# Source extract
———

DuetsBlog Collaborations in Creativity & the Law

Exposing Two-Face Brands

Posted in AlphaWatch, Branding, Goodwill, Guest Bloggers, Marketing, Trademarks

I’m not talking about brands that say one thing and do another. I’m not talking about brands that don’t live up to their promise. I’m literally talking about brands with two faces. One face may be confident, complicated, technical, professional, and/or formal. Let’s call him, Stephen. The other face might be friendly, simple, approachable, engaging, and/or informal — perhaps, identified by a nickname or some other form of truncation. Meet Steve.

A couple of months ago I blogged about the clear trend toward truncation and informality in branding (Coca-Cola and Coke, Gatorade and G, Bubblicious and B, Stride and SFederal Express and Fedex, Radio Shack and The Shack, Pizza Hut and The Hut, Vanderbilt and Vandy, Villanova and Nova), with at least one exception being General Motors, ahem, GM and its apparent interest in bucking that trend by moving away from the less formal two-syllable Chevy name and brand in favor of the more formal three-syllable Chevrolet name and brand.

———

# Data excerpts
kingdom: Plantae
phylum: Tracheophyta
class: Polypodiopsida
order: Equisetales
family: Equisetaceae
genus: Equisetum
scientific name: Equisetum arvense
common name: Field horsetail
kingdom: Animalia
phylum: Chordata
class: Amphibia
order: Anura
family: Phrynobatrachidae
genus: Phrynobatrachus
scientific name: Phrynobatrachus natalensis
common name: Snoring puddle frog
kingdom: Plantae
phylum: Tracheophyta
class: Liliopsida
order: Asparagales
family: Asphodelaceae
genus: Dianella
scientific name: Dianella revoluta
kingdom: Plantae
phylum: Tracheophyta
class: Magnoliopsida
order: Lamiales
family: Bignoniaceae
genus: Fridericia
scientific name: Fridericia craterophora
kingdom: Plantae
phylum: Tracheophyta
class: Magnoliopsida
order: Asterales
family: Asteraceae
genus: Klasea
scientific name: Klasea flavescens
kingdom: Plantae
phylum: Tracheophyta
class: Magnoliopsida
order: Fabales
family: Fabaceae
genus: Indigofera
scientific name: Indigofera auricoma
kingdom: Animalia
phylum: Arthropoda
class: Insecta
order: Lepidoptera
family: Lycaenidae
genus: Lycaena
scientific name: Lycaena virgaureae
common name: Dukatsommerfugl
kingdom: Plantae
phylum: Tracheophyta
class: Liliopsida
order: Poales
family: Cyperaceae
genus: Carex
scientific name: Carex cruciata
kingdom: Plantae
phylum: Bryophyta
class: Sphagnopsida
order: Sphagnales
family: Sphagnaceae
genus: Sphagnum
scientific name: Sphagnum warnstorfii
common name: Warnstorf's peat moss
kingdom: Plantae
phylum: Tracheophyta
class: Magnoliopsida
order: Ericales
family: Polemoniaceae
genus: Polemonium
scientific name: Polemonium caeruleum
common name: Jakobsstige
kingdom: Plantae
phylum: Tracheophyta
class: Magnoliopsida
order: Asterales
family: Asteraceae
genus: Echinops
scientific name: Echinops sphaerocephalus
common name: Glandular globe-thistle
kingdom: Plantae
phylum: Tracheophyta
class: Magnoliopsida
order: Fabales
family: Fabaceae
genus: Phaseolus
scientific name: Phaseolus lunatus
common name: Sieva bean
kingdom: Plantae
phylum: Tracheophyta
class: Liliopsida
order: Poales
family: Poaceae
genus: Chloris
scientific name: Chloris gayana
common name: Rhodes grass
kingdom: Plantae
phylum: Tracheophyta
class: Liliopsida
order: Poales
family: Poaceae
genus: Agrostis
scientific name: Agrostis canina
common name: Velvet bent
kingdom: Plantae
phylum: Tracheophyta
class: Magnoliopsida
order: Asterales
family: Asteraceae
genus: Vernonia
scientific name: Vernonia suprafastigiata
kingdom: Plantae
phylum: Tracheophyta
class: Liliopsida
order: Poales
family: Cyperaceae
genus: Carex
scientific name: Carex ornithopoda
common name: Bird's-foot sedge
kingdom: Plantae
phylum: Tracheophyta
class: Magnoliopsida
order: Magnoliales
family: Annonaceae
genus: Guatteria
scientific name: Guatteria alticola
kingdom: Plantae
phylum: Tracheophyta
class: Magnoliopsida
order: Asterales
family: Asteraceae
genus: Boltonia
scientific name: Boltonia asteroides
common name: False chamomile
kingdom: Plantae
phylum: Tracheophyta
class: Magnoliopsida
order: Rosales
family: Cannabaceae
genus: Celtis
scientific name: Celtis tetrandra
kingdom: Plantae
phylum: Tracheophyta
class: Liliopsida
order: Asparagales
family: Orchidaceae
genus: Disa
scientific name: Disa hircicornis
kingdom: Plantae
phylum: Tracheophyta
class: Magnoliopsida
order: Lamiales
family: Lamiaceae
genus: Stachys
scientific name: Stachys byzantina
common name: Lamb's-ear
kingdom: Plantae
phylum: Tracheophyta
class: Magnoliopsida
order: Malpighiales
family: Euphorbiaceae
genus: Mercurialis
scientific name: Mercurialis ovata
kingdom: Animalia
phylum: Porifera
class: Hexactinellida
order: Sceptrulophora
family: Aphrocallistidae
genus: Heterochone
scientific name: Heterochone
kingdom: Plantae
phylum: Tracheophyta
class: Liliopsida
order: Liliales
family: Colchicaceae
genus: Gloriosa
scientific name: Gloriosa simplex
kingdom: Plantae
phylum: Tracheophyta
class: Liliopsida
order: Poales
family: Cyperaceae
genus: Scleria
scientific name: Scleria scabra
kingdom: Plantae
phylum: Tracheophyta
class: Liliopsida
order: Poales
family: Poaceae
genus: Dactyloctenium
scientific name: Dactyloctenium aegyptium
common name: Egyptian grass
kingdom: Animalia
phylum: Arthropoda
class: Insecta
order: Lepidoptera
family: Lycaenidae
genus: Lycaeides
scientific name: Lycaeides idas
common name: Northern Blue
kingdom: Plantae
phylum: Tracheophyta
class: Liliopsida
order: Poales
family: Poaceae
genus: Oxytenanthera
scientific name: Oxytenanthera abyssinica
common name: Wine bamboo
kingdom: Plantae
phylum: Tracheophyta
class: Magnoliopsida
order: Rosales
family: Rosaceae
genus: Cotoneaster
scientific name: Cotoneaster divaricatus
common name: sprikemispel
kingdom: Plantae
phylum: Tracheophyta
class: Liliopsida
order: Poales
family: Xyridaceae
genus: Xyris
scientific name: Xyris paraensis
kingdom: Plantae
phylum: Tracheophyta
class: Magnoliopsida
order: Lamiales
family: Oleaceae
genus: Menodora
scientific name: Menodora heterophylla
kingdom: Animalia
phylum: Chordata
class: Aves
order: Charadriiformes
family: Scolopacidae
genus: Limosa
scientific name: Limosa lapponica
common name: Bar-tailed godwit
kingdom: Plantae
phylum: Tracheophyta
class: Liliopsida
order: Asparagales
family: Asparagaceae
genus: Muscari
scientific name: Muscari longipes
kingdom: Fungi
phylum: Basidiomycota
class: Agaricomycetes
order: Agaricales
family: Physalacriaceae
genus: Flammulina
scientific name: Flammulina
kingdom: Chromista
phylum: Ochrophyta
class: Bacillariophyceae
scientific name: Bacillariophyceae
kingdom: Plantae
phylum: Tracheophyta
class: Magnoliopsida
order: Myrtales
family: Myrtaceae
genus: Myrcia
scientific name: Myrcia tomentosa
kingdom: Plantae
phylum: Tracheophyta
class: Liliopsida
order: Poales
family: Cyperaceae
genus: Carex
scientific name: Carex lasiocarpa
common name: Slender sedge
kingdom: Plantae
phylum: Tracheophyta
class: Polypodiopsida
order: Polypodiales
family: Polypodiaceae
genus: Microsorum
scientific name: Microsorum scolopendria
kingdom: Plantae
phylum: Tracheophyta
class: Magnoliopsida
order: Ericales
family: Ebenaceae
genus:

———

# Problem to work on
Using the blog post on two-face brands, explain in one to three sentences what the post means by a brand with two faces and which meanings it excludes.

# Exercise result
The post does not mean brands that say one thing and do another or that fail to live up to their promise. It means brands that literally have two faces. One face may be confident, complicated, technical, professional, and/or formal ("Stephen"), and the other may be friendly, simple, approachable, engaging, and/or informal, perhaps identified by a nickname or other truncation ("Steve").